I thought it would be fun to share my top 10 favourite Tube posters and images to cap off a week of celebrating the London Underground’s 150th anniversary. If you missed my round-up post from yesterday be sure to have a look.
Vintage TFL posters and everything Underground seems all the rage at the moment. There are dozens of different designs out there, some old, some new, some official and some made just for fun. The ones I like best tend to be cheeky in nature, stunningly beautiful in design or feature a significant figure from British history.
As I list my Top 10 Favourites, I will try to include a link to a purchase site if there is one. Many more official Underground posters are available for purchase from the London Transport Museum.
10. A clever design by Alred Leete. Two of his designs made my list so you’ll read more about him further down.
9. For some reason I find this image romantic -maybe it’s the fancy dress or simply that I like imagining where everyone is going for the evening. This is an official TFL poster for sale here.
8. This fun design was made by Alfred Leete in 1927. Leete, a comics illustrator, also designed one of the best known war posters from WWII, “Your Country Needs You.” You may purchase his Underground poster for a cool £10 by visiting the TFL shop.
7. This poster hearkens back to the days when the sun never set on the British Empire. It was designed by Ernest Michael Dinkel in 1933. Buy it here.
6. This one makes me laugh however, its sale price at Christie’s is no laughing matter! Got a spare £2750?
5. Hampton Court Palace is my favourite historical building in London and I like the colour and symmetry of this design. Purchase this poster from the Transport for London museum.
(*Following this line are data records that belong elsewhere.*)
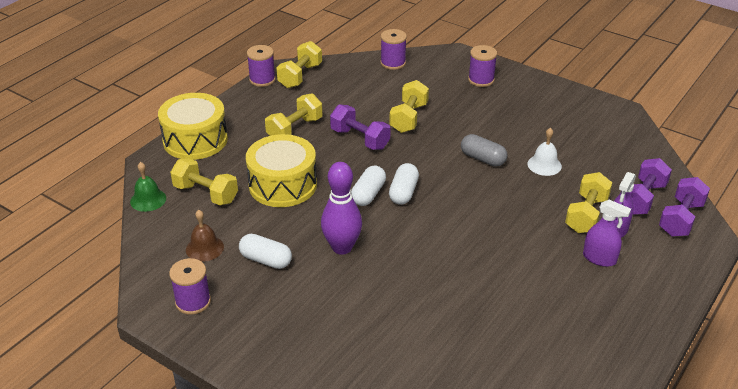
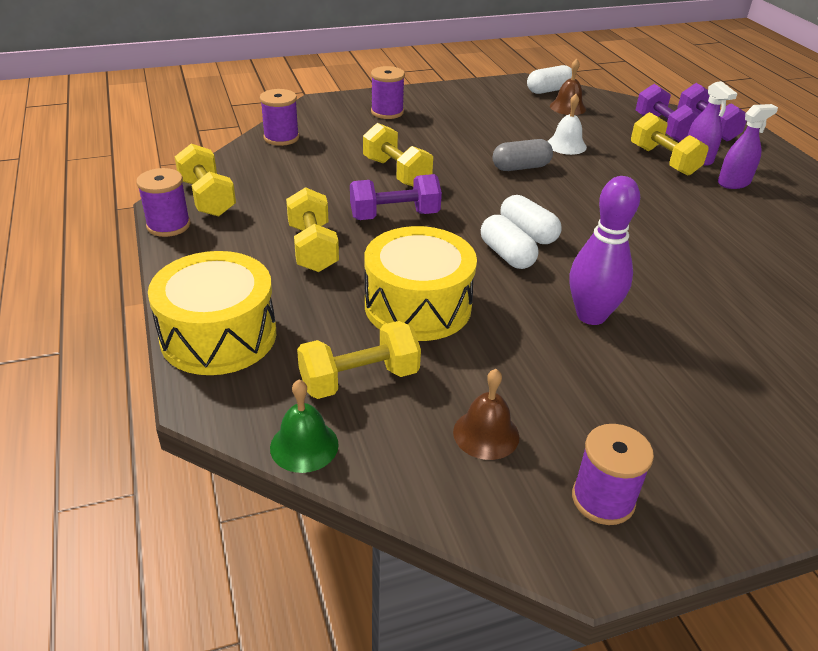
camera: 55 degrees left, 0 degrees up
white capsule [239,234,292,269] -> white capsule moved to [527,65,572,94]
none -> brown bell [550,59,586,115]

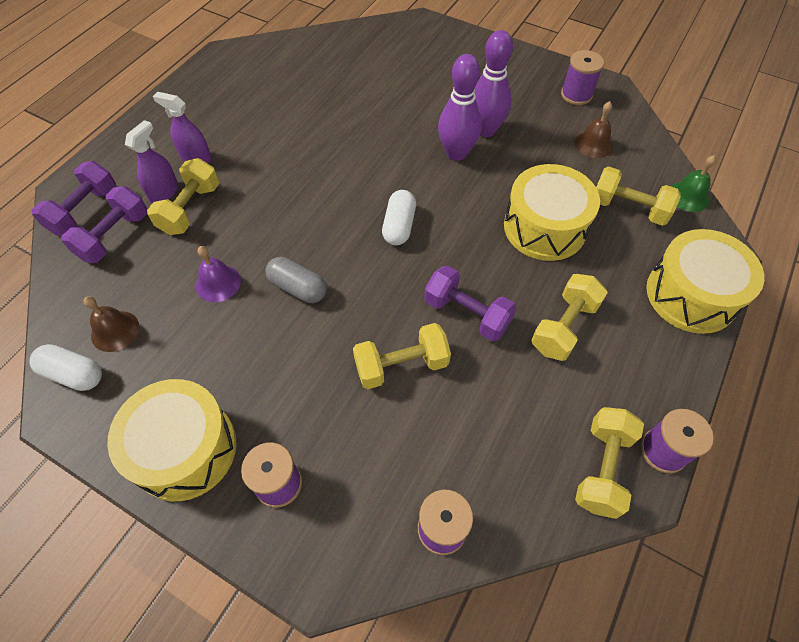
camera: 130 degrees left, 20 degrees up
yellow dumbbell [363,123,433,186] -> yellow dumbbell turned 60 degrees clockwise [353,323,451,389]
white capsule [481,215,539,269] -> none
white bell [547,94,587,155] -> purple bell [196,246,241,302]
none -> yellow drum [107,379,237,501]
none -> purple bowling pin [475,30,513,137]

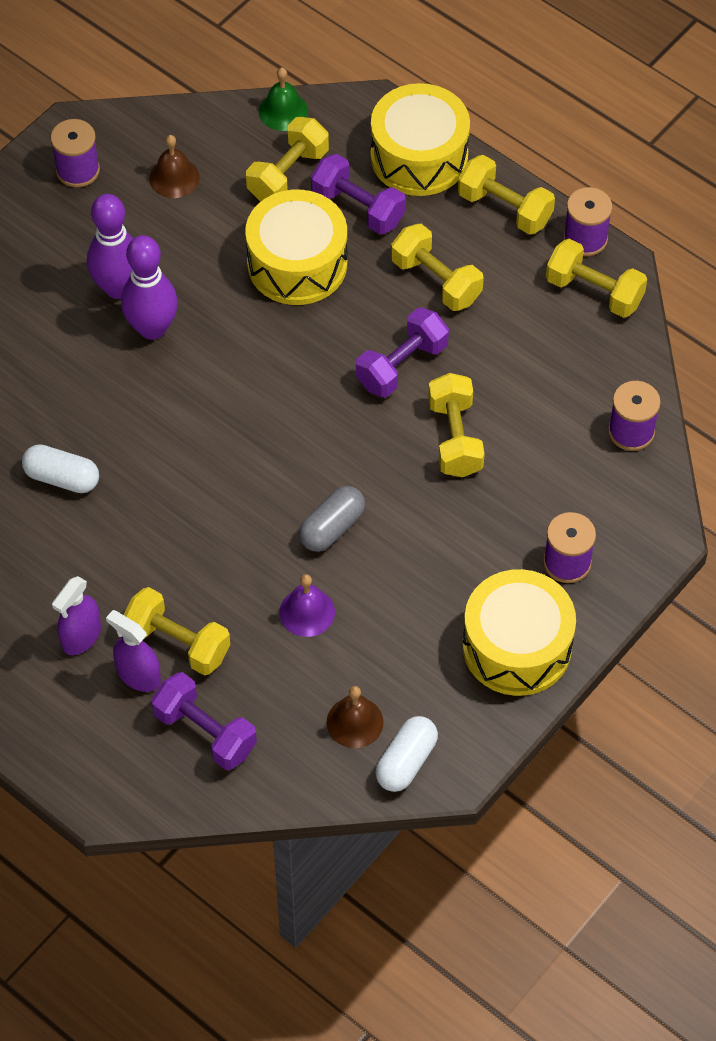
camera: 80 degrees left, 0 degrees up
purple dumbbell [32,161,116,236] -> purple dumbbell moved to [311,154,406,234]
white capsule [382,190,416,245] -> white capsule moved to [22,444,99,493]
none -> yellow dumbbell [458,155,555,235]

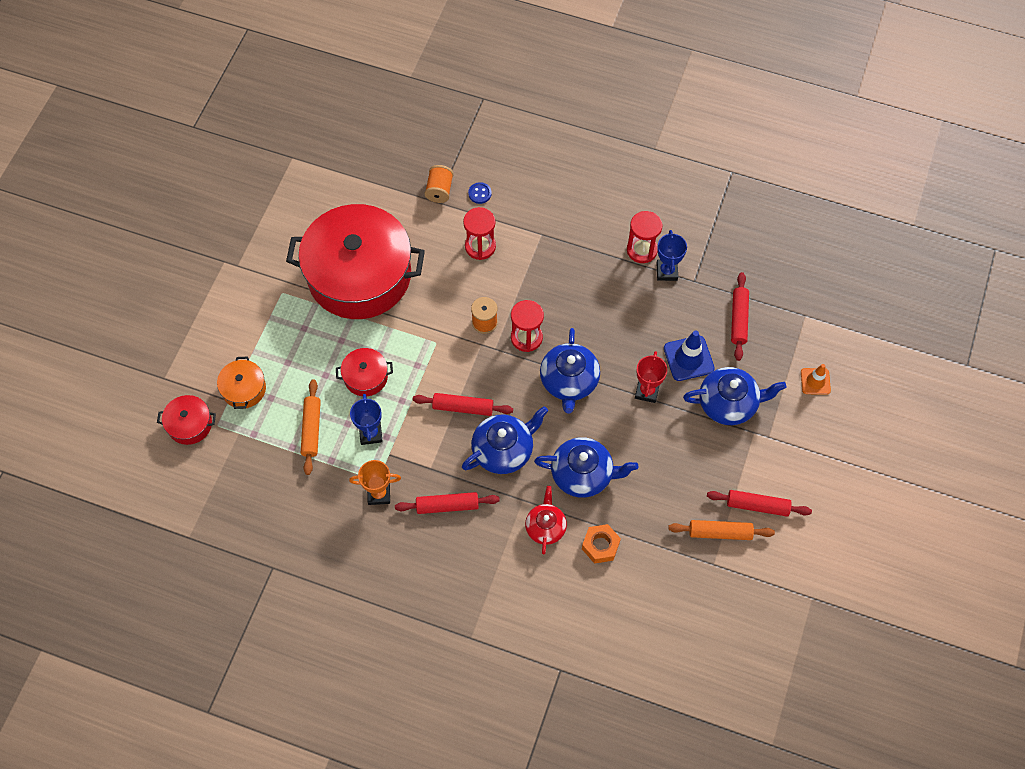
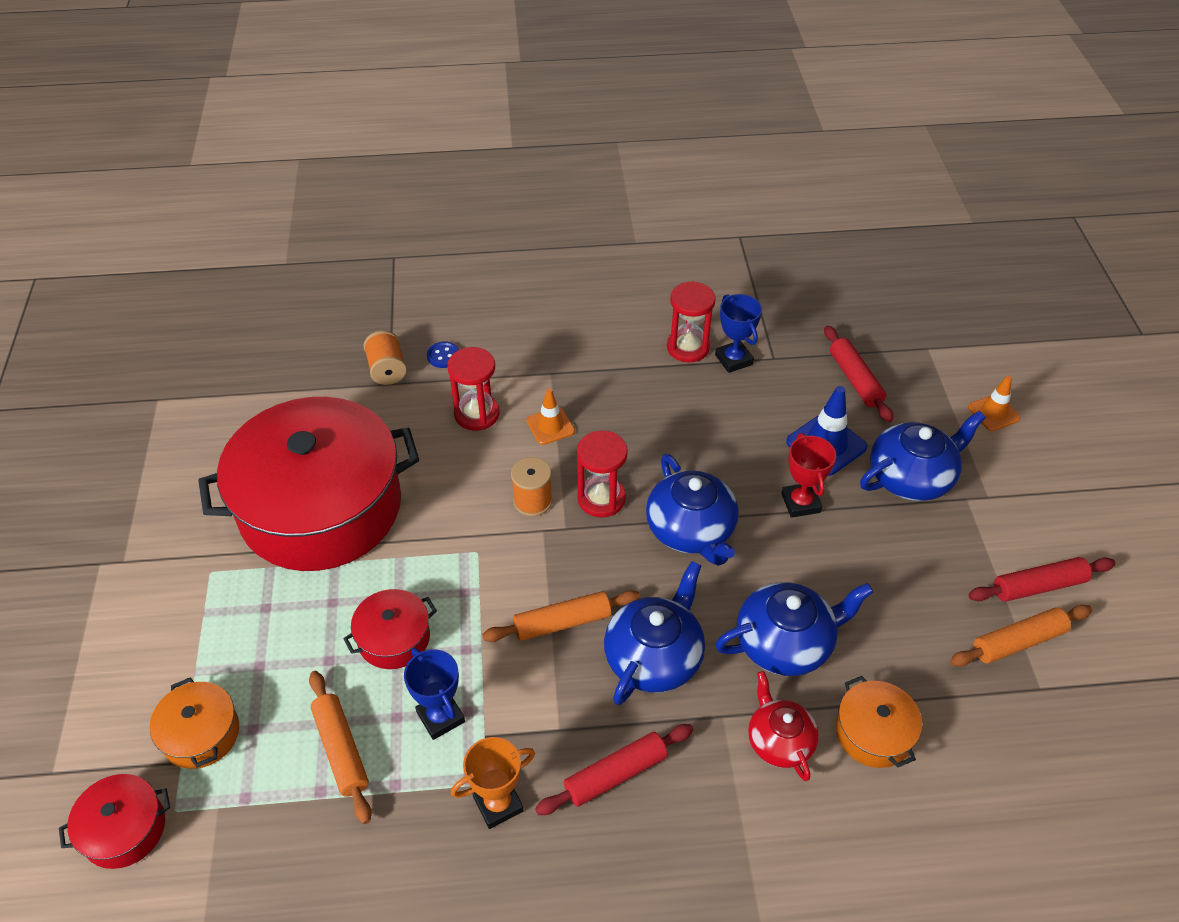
camera: 25 degrees left, 15 degrees down
red rolling pin [413,393,513,416] -> orange rolling pin [482,590,640,642]
orange nut [582,524,621,564] -> orange pot [836,676,922,768]
none -> orange traffic cone [526,389,575,445]

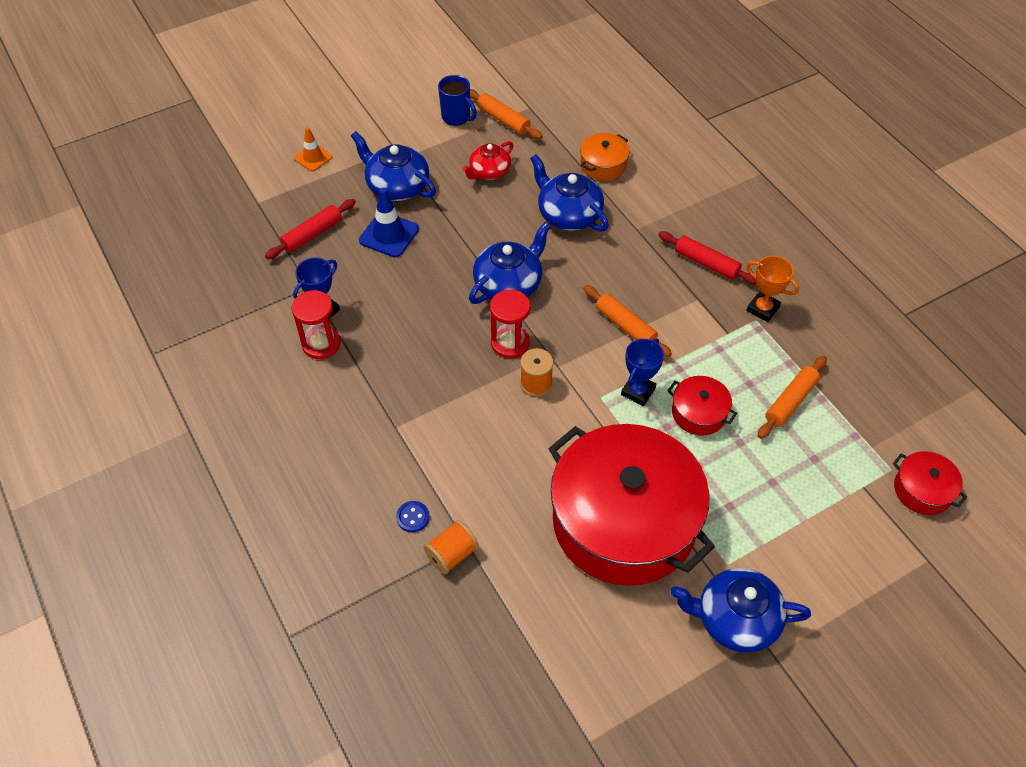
camera: 115 degrees left, 5 degrees up
orange pot [150,677,239,769] -> none
blue trophy [404,648,465,740] -> blue trophy moved to [621,339,664,406]
red hourglass [447,347,499,431] -> none
orange traffic cone [526,389,575,445] -> none
blue teapot [604,561,705,705] -> blue teapot moved to [670,568,811,652]
red teapot [748,671,819,781] -> red teapot moved to [462,141,513,180]
red trophy [781,433,836,518] -> none
red rolling pin [968,557,1116,602] -> blue mug [438,75,477,126]

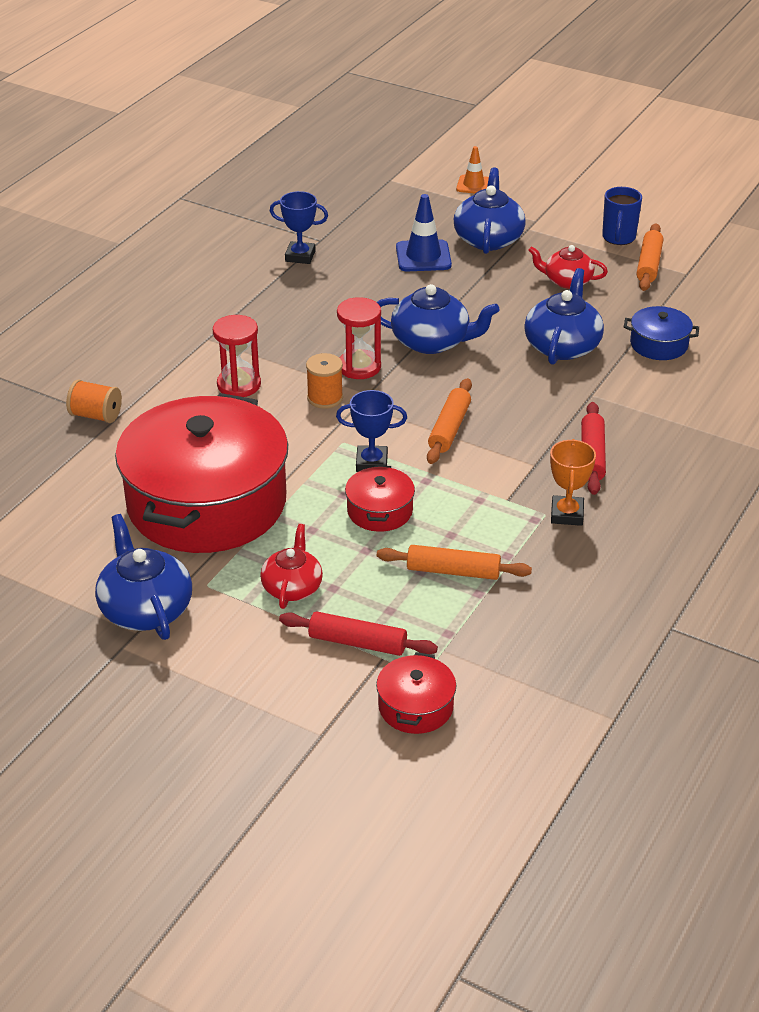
camera: 60 degrees right, 15 degrees down
red rolling pin [265,199,356,259] -> red rolling pin moved to [279,611,438,656]
red hourglass [292,290,341,359] -> red hourglass moved to [213,315,261,397]
blue button [396,501,429,532] -> none
orange pot [580,133,630,181] -> blue pot [624,306,699,360]
none -> red teapot [260,524,323,609]

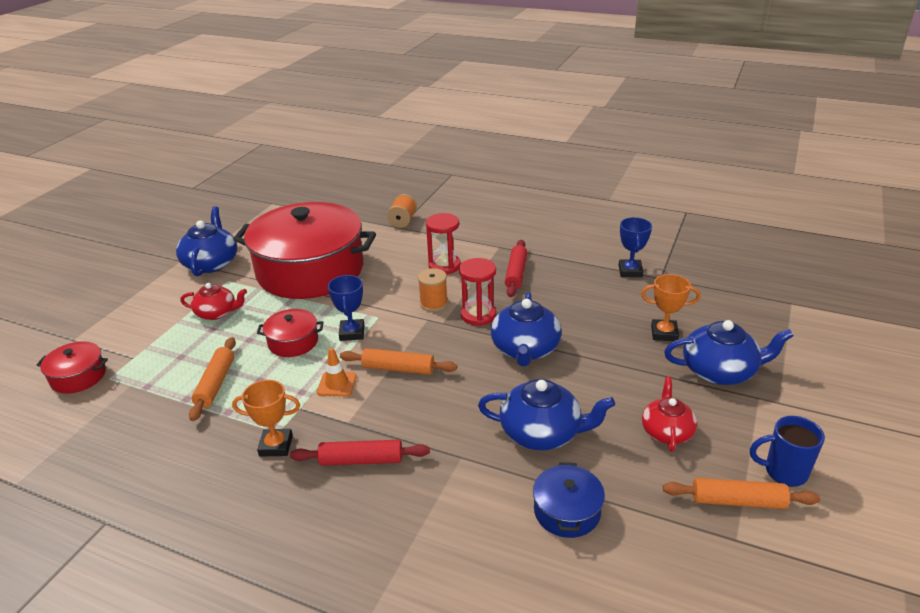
camera: 85 degrees right, 5 degrees down
blue teapot [95,514,192,640] -> blue teapot turned 60 degrees counterclockwise [176,206,237,277]
red rolling pin [279,611,438,656] -> red rolling pin moved to [505,240,527,297]
blue traffic cone [396,194,452,271] -> orange trophy [641,274,700,341]
orange traffic cone [456,146,489,193] -> orange traffic cone moved to [317,347,356,396]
4. This print designed by Heather Landis reminds me of The Underground’s finest hour, when children and their families were forced to seek shelter there during The Blitz. This print is available for purchase online as an art print, pillow and even an iPhone skin.
3. This is not an official TFL poster but I sure wish it was -it’s downright cheeky! It was made by Doug Fishbone and was featured in the book THE ROUNDEL: 100 Artists Remake a London Icon.
2. Poor Charles I! Ah well, at least he has his own Underground poster eh? Designed by Austin Cooper in 1935, I think it’s striking in composition and colour however I won’t lose my head (sorry) or my purse over it. Cost for your copy? £1460.
1. This poster reigns supreme in my Top 10 Favourite Tube posters. Naturally you’ll need to know a bit about Henry VIII’s history to appreciate the humour otherwise it falls flat. Admittedly, I’m not certain this is a TFL poster in fact I’m pretty sure it’s not. I can’t seem to find it anywhere but on Pinterest. If and when I find the source I’ll update you here.